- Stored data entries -
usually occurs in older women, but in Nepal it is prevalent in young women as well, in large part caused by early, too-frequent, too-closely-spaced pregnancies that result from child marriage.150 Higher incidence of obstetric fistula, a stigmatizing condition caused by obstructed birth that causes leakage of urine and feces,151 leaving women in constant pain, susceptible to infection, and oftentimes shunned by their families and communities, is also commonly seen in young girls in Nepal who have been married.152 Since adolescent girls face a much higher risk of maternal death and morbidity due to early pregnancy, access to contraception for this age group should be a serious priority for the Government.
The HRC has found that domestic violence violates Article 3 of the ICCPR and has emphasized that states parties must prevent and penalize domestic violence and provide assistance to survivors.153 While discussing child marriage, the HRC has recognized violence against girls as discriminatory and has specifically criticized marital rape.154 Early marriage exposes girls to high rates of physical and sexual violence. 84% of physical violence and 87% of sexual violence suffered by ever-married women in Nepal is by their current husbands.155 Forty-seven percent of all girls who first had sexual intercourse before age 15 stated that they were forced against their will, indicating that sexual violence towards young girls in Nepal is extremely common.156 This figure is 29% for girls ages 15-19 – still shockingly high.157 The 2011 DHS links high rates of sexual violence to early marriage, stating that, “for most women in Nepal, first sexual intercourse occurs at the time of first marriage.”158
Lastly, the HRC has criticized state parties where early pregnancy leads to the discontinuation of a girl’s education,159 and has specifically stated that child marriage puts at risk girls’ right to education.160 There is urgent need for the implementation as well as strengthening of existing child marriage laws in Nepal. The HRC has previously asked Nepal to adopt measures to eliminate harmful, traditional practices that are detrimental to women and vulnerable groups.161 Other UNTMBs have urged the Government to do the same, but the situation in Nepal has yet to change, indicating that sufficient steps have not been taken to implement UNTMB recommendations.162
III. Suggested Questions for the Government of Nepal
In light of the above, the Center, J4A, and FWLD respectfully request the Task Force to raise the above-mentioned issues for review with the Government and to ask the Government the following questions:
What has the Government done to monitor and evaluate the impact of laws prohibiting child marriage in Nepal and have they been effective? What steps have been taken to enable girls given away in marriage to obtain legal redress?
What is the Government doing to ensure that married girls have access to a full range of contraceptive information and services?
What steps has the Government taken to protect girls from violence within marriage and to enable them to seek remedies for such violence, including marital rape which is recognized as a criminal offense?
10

- Work instructions -
Retype the records above in full, exactly as they appear.

- Response for this exercise -
usually occurs in older women, but in Nepal it is prevalent in young women as well, in large part caused by early, too-frequent, too-closely-spaced pregnancies that result from child marriage.150 Higher incidence of obstetric fistula, a stigmatizing condition caused by obstructed birth that causes leakage of urine and feces,151 leaving women in constant pain, susceptible to infection, and oftentimes shunned by their families and communities, is also commonly seen in young girls in Nepal who have been married.152 Since adolescent girls face a much higher risk of maternal death and morbidity due to early pregnancy, access to contraception for this age group should be a serious priority for the Government.
The HRC has found that domestic violence violates Article 3 of the ICCPR and has emphasized that states parties must prevent and penalize domestic violence and provide assistance to survivors.153 While discussing child marriage, the HRC has recognized violence against girls as discriminatory and has specifically criticized marital rape.154 Early marriage exposes girls to high rates of physical and sexual violence. 84% of physical violence and 87% of sexual violence suffered by ever-married women in Nepal is by their current husbands.155 Forty-seven percent of all girls who first had sexual intercourse before age 15 stated that they were forced against their will, indicating that sexual violence towards young girls in Nepal is extremely common.156 This figure is 29% for girls ages 15-19 – still shockingly high.157 The 2011 DHS links high rates of sexual violence to early marriage, stating that, “for most women in Nepal, first sexual intercourse occurs at the time of first marriage.”158
Lastly, the HRC has criticized state parties where early pregnancy leads to the discontinuation of a girl’s education,159 and has specifically stated that child marriage puts at risk girls’ right to education.160 There is urgent need for the implementation as well as strengthening of existing child marriage laws in Nepal. The HRC has previously asked Nepal to adopt measures to eliminate harmful, traditional practices that are detrimental to women and vulnerable groups.161 Other UNTMBs have urged the Government to do the same, but the situation in Nepal has yet to change, indicating that sufficient steps have not been taken to implement UNTMB recommendations.162
III. Suggested Questions for the Government of Nepal
In light of the above, the Center, J4A, and FWLD respectfully request the Task Force to raise the above-mentioned issues for review with the Government and to ask the Government the following questions:
What has the Government done to monitor and evaluate the impact of laws prohibiting child marriage in Nepal and have they been effective? What steps have been taken to enable girls given away in marriage to obtain legal redress?
What is the Government doing to ensure that married girls have access to a full range of contraceptive information and services?
What steps has the Government taken to protect girls from violence within marriage and to enable them to seek remedies for such violence, including marital rape which is recognized as a criminal offense?
10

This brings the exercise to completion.